Cui Dacheng était assis, l'air abattu, à la table des huit immortels dans la pièce principale. À côté de lui se trouvait une femme d'un âge similaire, elle aussi visiblement soucieuse

; il s'agissait sans doute de son épouse. Sur la table reposait un demi-bol contenant un liquide brun foncé. Un parfum d'herbes chinoises s'en dégageait.

Eh bien, tout est une question de timing ! Le médicament est prêt, mais il ne l'a pas encore pris. S'il prend le bol pour manger, je vais le renverser, pensa Liang Xiaole avec un sourire.

« Croyez-vous que notre âne reviendra ? » demanda la femme à Cui Dacheng.

Liang Xiaole, qui se trouvait à l'intérieur de la « bulle », fut soudain surprise : Il semble que cette famille ait vraiment perdu son âne !

« Ça ne fait que peu de temps, reparlons-en plus tard », a dit Cui Dacheng.

« Ça ne fait que peu de temps… » Se pourrait-il qu’il ait déjà pris des laxatifs

? Le cœur de Liang Xiaole fit un bond dans sa gorge.

« Je ne vois vraiment aucun rapport entre les laxatifs et les ânes. » La femme a poursuivi : « Est-ce que cette petite fille a compris que nous n'avions pas perdu l'âne et, parce qu'elle pensait que vous n'étiez pas sincère, elle a utilisé des laxatifs pour vous punir ? »

Quelle femme perspicace ! Elle a deviné mes intentions ! pensa Liang Xiaole, et elle ne put s'empêcher d'éprouver un profond respect pour cette femme.

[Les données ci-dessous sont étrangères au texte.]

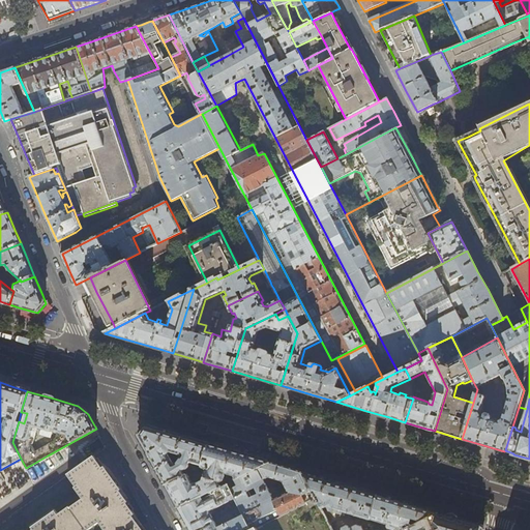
[(202,467),(209,445),(187,438),(170,434),(147,427),(139,436),(166,486),(188,474),(187,470),(188,469),(189,467),(190,465),(189,463),(190,463),(194,464),(197,470),(202,468),(202,467)]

« Arrête de dire des bêtises. On dit qu'elle a un don incroyable pour lire dans les choses ! Qui sait, d'ici à ce que je leur dise, notre âne aura peut-être été volé. Tu n'avais pas dit que tu n'avais pas vu notre âne depuis mon départ ?! »

"Oui, c'est vrai."

« Allons dormir ! Nous avons déjà pris les médicaments, qu'ils fonctionnent ou non, on verra bien ! » dit Cui Dacheng en se levant et en entrant dans la pièce intérieure.